I highly recommend reading our website documentation. There contains tutorials and docs on how to use our modules.
FRDC-ML/
src/ # All relevant code
frdc/ # Package/Component Level code
load/ # Image I/O
preprocess/ # Image Preprocessing
train/ # ML Training
evaluate/ # Model Evaluation
... # ...
main.py # Pipeline Entry Point
tests/ # PyTest Tests
model-tests/ # Tests for each model
integration-tests/ # Tests that run the entire pipeline
unit-tests/ # Tests for each component
poetry.lock # Poetry managed environment file
pyproject.toml # Project-level information: requirements, settings, name, deployment info
.github/ # GitHub Actions
This is a classic, simple Python Package architecture, however, we HEAVILY EMPHASIZE encapsulation of each stage. That means, there should never be data that IMPLICITLY persists across stages.
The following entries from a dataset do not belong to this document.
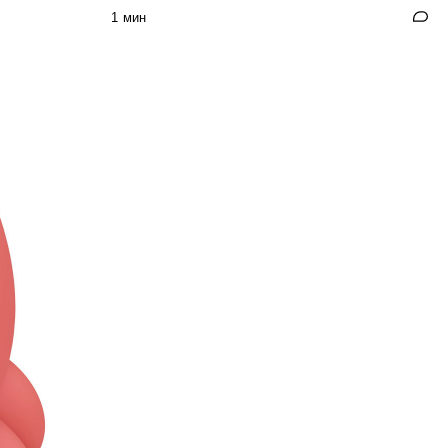
1 мин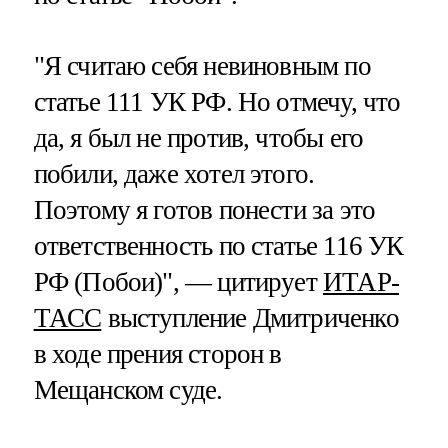
"Я считаю себя невиновным по
статье 111 УК РФ. Но отмечу, что
да, я был не против, чтобы его
побили, даже хотел этого.
Поэтому я готов понести за это
ответственность по статье 116 УК
РФ (Побои)", — цитирует
ИТАР-
ТАСС
выступление Дмитриченко
в ходе прения сторон в
Мещанском суде.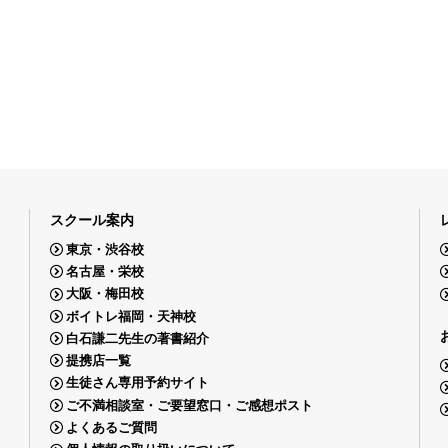
スクール案内
東京・渋谷校
名古屋・栄校
大阪・梅田校
ボイトレ福岡・天神校
白石謙二先生の著書紹介
提携店一覧
生徒さん専用予約サイト
ご不満相談室・ご要望窓口・ご感想ポスト
よくあるご質問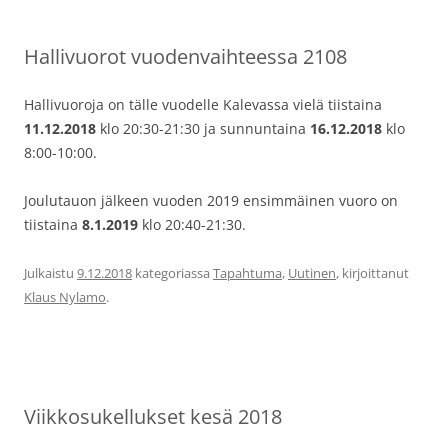
Hallivuorot vuodenvaihteessa 2108
Hallivuoroja on tälle vuodelle Kalevassa vielä tiistaina
11.12.2018
klo 20:30-21:30 ja sunnuntaina
16.12.2018
klo
8:00-10:00.
Joulutauon jälkeen vuoden 2019 ensimmäinen vuoro on
tiistaina
8.1.2019
klo 20:40-21:30.
Julkaistu
9.12.2018
kategoriassa
Tapahtuma
,
Uutinen
, kirjoittanut
Klaus Nylamo
.
Viikkosukellukset kesä 2018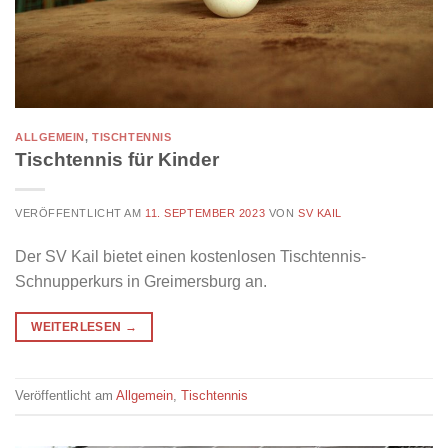
ALLGEMEIN
,
TISCHTENNIS
Tischtennis für Kinder
VERÖFFENTLICHT AM
11. SEPTEMBER 2023
VON
SV KAIL
Der SV Kail bietet einen kostenlosen Tischtennis-
Schnupperkurs in Greimersburg an.
WEITERLESEN
→
Veröffentlicht am
Allgemein
,
Tischtennis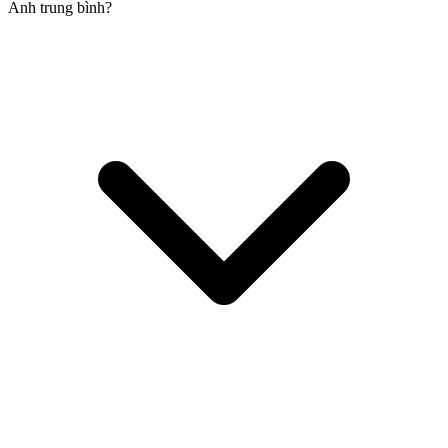
Anh trung bình?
To illustrate this, take a look at how
tests/model_tests/chestnut_dec_may/train.py
is written. It pulls in relevant
modules from each stage and constructs a pipeline.
We use Black and Flake8 as our pre-commit hooks. To install them, run the following commands:
poetry install
pre-commit install
If you're using pip
instead of poetry
, run the following commands:
pip install pre-commit
pre-commit install
Alternatively, you can use Black configured with your own IDE.